The consultancy notes that the silver price has been on a downward trend ever since the Fed’s June 16th FOMC meeting. The market, though, has been very focused on when the Fed might start reducing asset purchases and commence raising interest rates. The disruption, which is due to Covid-19, will continue to weigh on economic activity for quite some time, although the virus’s infection rate does, at last, seem to be slowing again (the mortality rate, however, remains disturbing). Government and Corporate debt added during the pandemic, though, is probably keeping the Fed on hold longer than it would have previously waited to make moves.  The overhang of the current Congressional debt ceiling impasse is muddying the waters somewhat and could yet delay any decisive action by the Fed on bond purchase tapering, as well as impact the timing of any Federal Fund interest rate rises, if there is no rapid conclusion to the problem.

According to the Murenbeeld consultancy, its assessed Scenario B (and also the probability-weighted average) factors in continued headwinds for the silver price over the next two quarters.  Thereafter, it presumes that the metal price resumes rising, on the likelihood of increased investment and consumer and industrial demand, as the U.S. economy makes a continued gradual recovery. This scenario also factors in low (and probably negative) real yields, as price inflation is currently higher than during pre-COVID times and shows little sign of coming down.  This Scenario B is deemed positive for the gold price and assumes silver would rise, too, by its continued association with the yellow metal.  Central banks, including the Fed, will likely keep official rates very low for the next couple of years to support economic growth. Scenario B also factors in a firmer U.S. dollar over the next few quarters.

The consultancy goes on to make its case for the perhaps over-bullish Scenario C calculation, which assumes even higher inflation, lower real-interest rates, and a weakening U.S. dollar.  It is, along with the bearish Scenario A, only given a 20% probability weighting, meaning that Scenario B comes out closest to the probability-weighted average, as it is designed to do (but the probability-weighted calculation works out slightly more bullish than this, overall, when all the weightings are applied).  Even so, the silver price is seen as unlikely to get back to the $30 level average – the target level for many commentators – until at least late next year.  Only the bullish Scenario C will likely keep the silver optimists at least vaguely happy, given much higher price forecasts are being put out by some commentators. 

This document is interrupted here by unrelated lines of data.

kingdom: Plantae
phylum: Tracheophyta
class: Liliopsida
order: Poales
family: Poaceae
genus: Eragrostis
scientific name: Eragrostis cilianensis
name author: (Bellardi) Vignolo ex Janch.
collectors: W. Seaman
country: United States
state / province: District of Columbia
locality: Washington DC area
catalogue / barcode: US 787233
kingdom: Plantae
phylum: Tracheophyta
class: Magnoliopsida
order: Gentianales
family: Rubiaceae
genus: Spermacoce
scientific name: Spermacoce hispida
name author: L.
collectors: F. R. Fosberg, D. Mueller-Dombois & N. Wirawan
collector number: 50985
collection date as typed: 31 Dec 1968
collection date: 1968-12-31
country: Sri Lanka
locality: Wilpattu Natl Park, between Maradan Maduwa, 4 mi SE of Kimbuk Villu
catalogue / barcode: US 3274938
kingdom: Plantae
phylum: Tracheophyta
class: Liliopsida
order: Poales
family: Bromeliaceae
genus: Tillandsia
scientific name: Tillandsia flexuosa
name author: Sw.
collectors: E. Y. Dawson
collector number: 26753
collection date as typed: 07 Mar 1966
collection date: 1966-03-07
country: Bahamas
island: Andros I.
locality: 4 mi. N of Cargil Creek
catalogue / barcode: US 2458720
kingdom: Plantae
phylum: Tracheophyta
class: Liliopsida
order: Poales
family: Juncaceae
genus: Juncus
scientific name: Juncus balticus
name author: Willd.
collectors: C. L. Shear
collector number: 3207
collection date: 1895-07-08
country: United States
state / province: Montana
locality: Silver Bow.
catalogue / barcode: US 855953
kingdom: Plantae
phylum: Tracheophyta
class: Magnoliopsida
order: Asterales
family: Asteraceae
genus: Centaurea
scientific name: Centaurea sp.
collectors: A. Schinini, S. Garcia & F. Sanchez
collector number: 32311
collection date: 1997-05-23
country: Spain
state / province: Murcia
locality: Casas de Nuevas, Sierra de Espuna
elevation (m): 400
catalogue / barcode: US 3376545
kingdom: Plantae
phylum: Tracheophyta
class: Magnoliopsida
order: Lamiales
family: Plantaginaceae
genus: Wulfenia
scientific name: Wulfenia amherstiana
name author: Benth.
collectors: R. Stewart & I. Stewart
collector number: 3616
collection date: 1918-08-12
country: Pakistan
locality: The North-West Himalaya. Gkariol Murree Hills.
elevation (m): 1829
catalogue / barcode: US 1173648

Silver does, however, seem to have lost a substantial part of its investment following, despite it being talked up by numerous pundits.  In part, this loss in investor interest may well have been due to the failure, at least so far, of the social media-inspired short squeeze on silver, which effectively targeted the big, mostly bank-driven, silver short positions held in the futures markets.  This #SilverSqueeze potentially resulted in many new investors losing money on what had been sold to them as a “sure thing.” Possibly adding to the #SilverSqueeze’s allure, it followed the well-publicized successes of similar endeavors in the equities market. But, as some of these investors probably learned, metals futures markets do not necessarily follow a similar path as equities.

The Silver Monitor price forecast could thus be described as very conservatively bullish overall, in that it does at least see the silver price rising, but almost certainly not as far, nor as fast, as the silver bulls would like to contemplate.  To a greater or lesser extent, this writer would concur with the Silver Monitor’s forecasts.  One should bear in mind that these forecasts are for quarterly average prices, which, because of the nature of averages, do not rule out occasional price forays well above, or below, the indicated price levels.  However, whether these predicted prices are achievable will remain dependent, for now, on the progress of the somewhat turbulent U.S. economy, which is the principal global price driver for precious metals.